The Haka Waka

About a month ago, one line in the daily schedule of events said the sign-up for the shipbuilding contest was the next morning. Captain Sandy signed us up. Since then in our spare time, we have been building a Maori themed catamaran, loosely like the one in the movie, Moana. The rules were that it had to float, it had to carry at least a pound of cargo, we could not use ship’s linen, and a panel of judges would evaluate for creativity. Haka is the Maori word for warrior and waka is the word for ship, so we called our ship the Haka Waka. Today was judgement day.

Just before we started on the ship, Sandy attended a lecture by the compliance officer where she learned that the hats that are used for gala nights create the most non-re-cyclable waste. We decided to make our ship out of used hats and at least re-cycle them once. The floatation devices in the black bags beneath the deck are six derby hats. The deck is made from straw hats that I took apart. The sail is made from a used paper bag and masking tape. Wan, our wonderful cabin steward, helped in a number of ways, getting us lumber for the deck frame and three different kinds of tape and drilling holes for me to use for the mast and rudder. A number of our Road Scholar participants helped get us supples. I made all of the rope out of used yarn from the Linus project. I learned to crochet and practiced on this yarn so it was used. (The Linus project makes blankets for terminally ill children. Now that I have learned on their yarn, I am making a crocheted blanket for the project.) We used a wine bottle for the keel and made the mast from chopsticks. I made an anchor, rope ladder, and multiple cleats. The boom actually moved from side to side as did the rudder. The head of the dining room gave us flowers.

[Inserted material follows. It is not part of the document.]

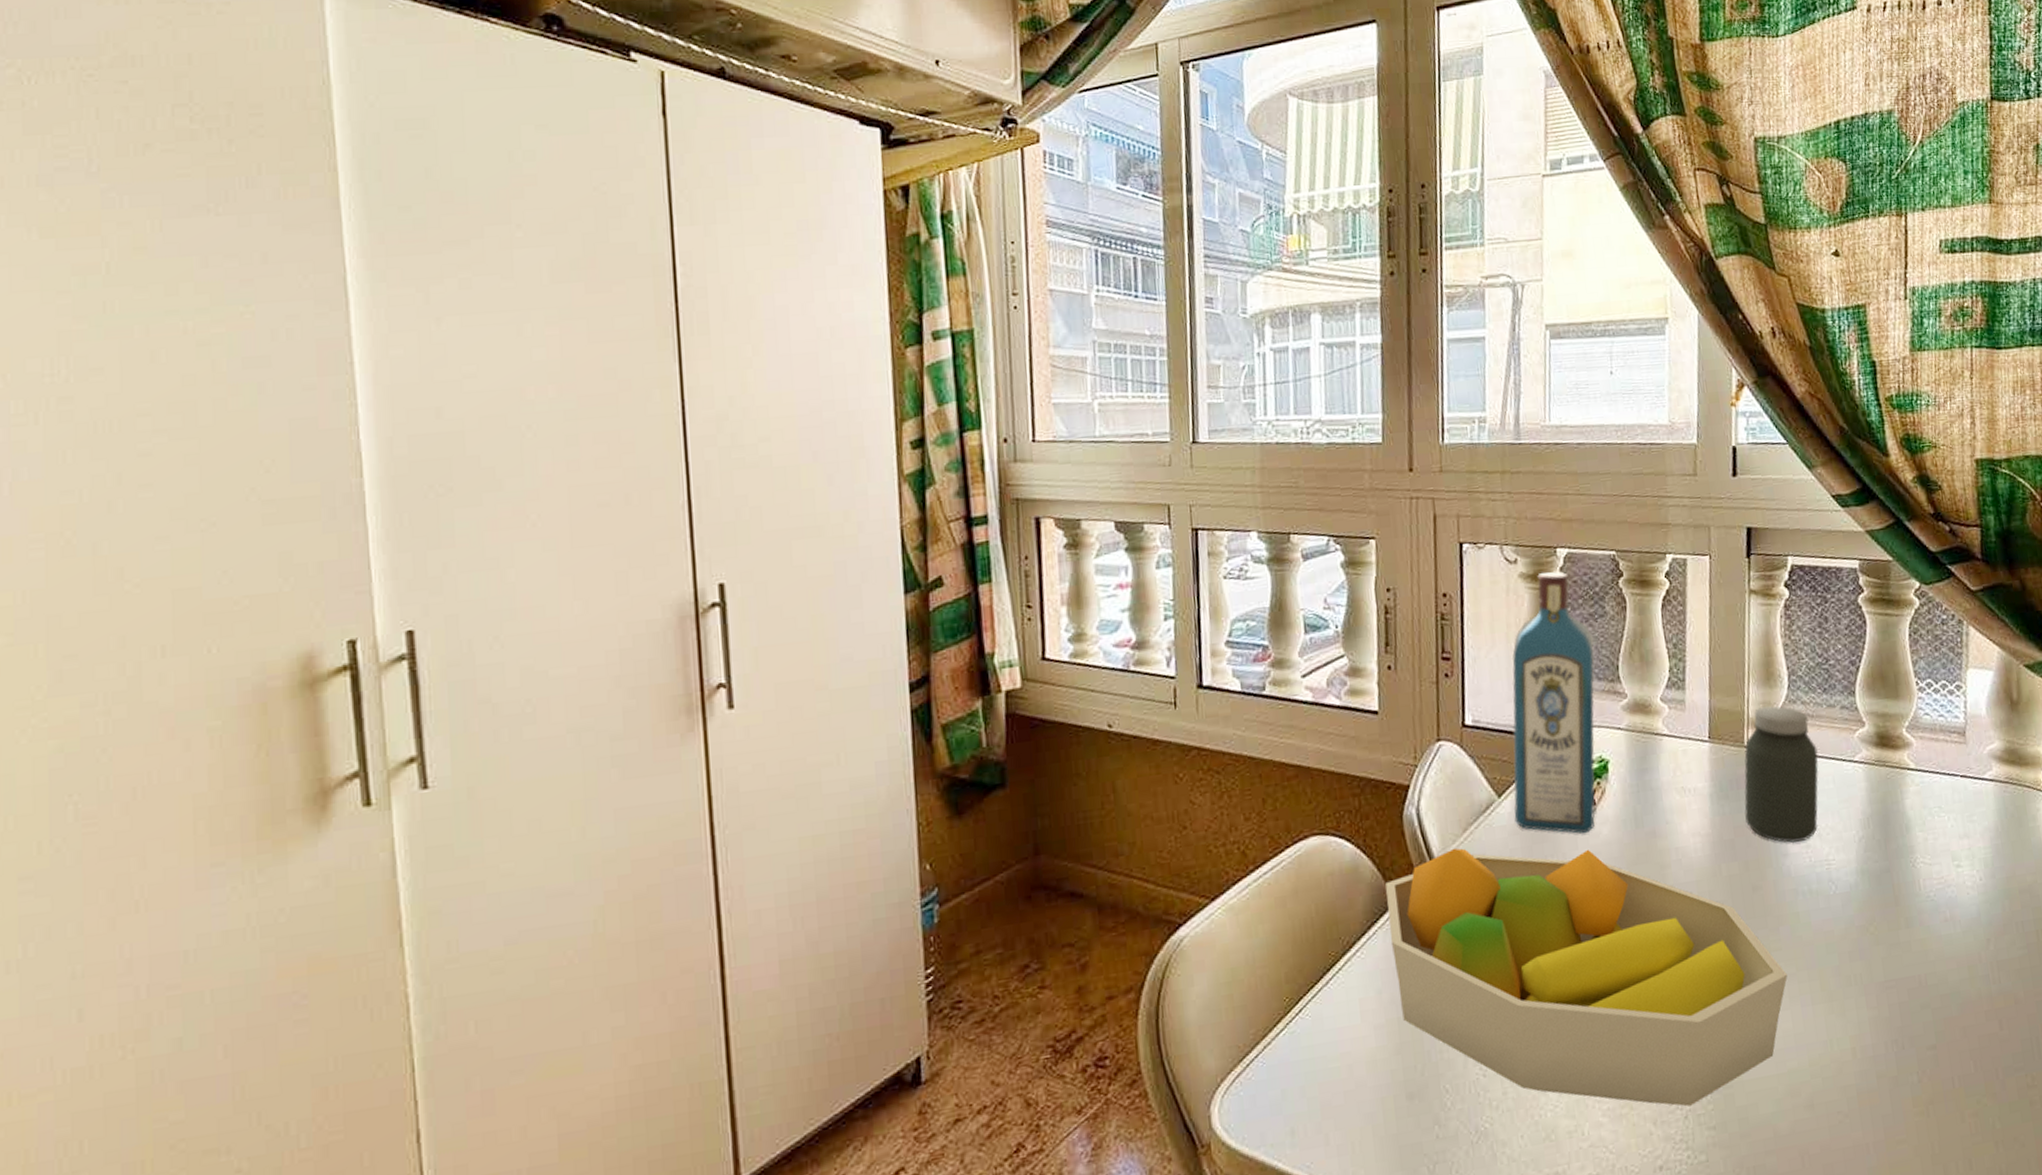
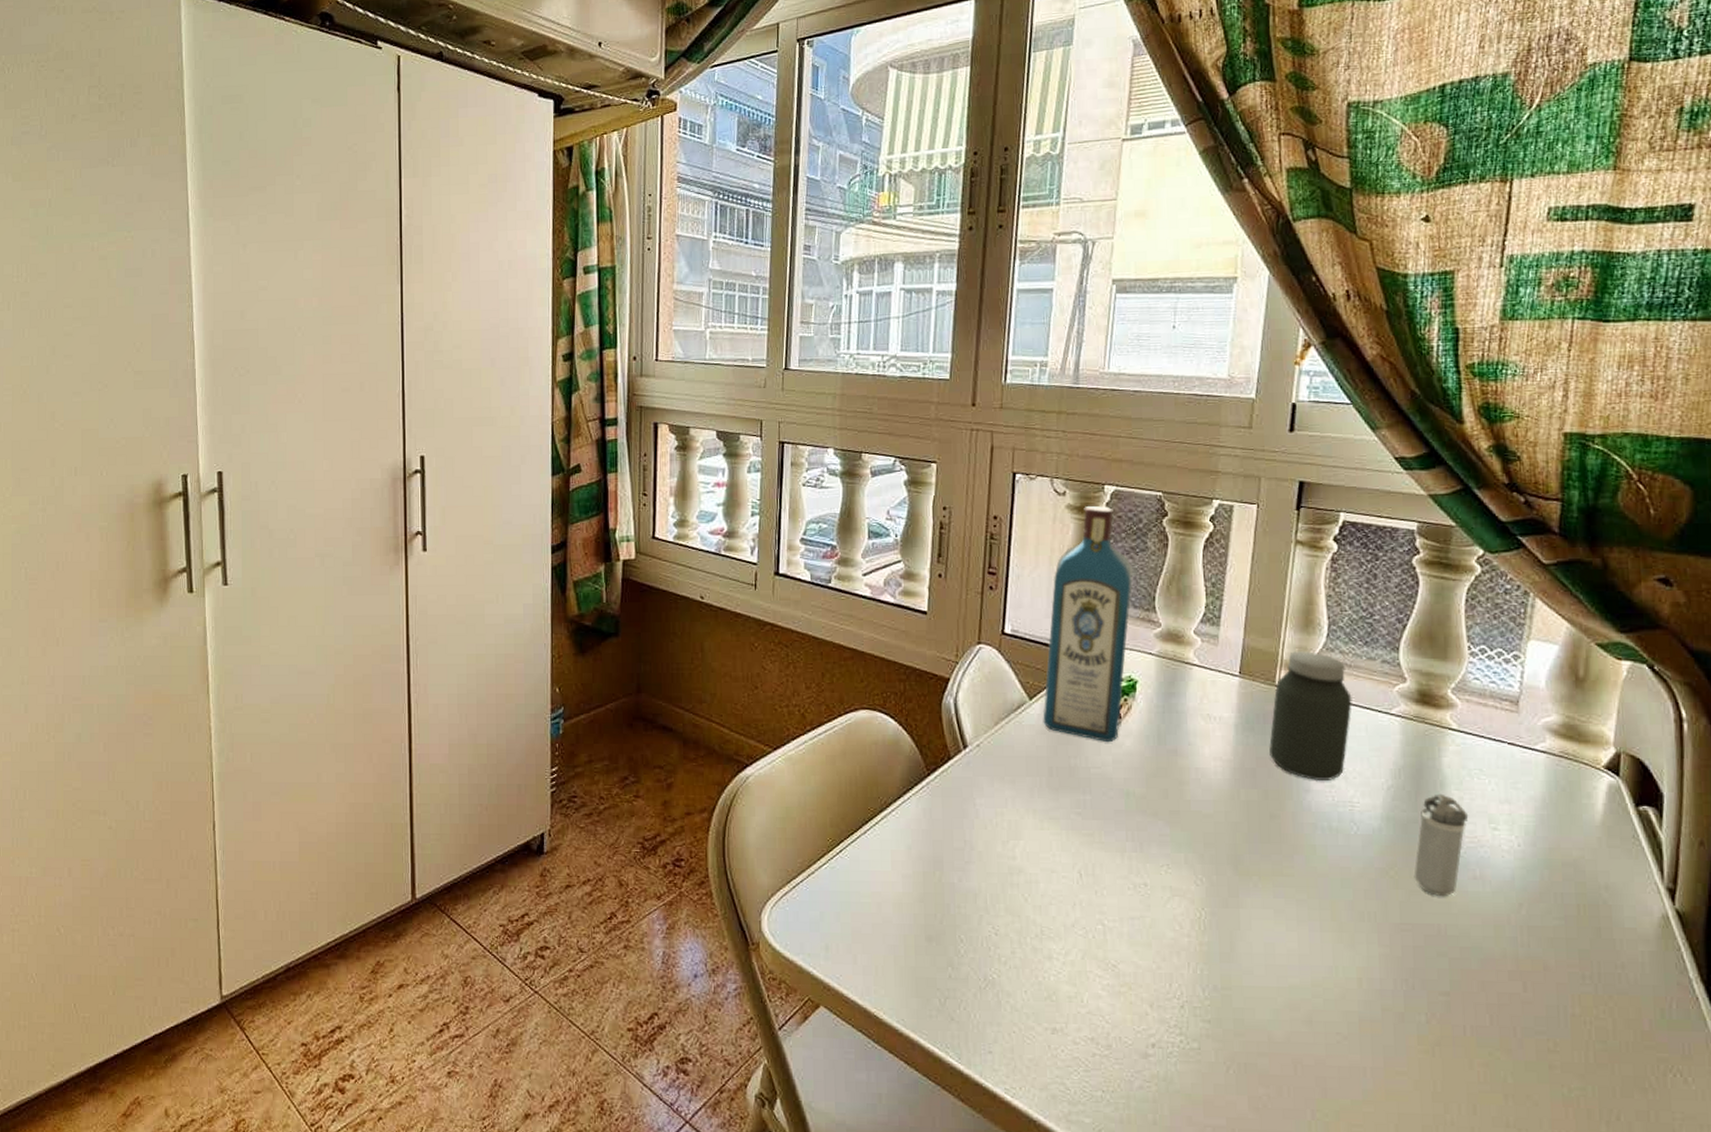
fruit bowl: present [1386,848,1788,1107] -> none [922,737,1297,998]
shaker: none [1891,837,1934,946] -> present [1413,793,1469,897]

Because it was too large to take through the door in our room once the mast was put in place, final assembly took place this morning on the pool deck. The compliance officer came by and loved it. At one o’clock, our Road Scholar lecturer took a twenty minute break so our group could see that the Haka Waka floated perfectly. Then, six coke cans were added and she stayed up. Finally, the pool pump was turned up and she handled rough seas. We scored thirty out of thirty points, winning by half a point over our chief competitor, a container ship, called Spice Girls. At dinner tonight Sumer, our waiter, had a cake made for us to celebrate our win. It was a fun day at sea. Tomorrow we are off to Sri Lanka and I am back to writing about our amazing world.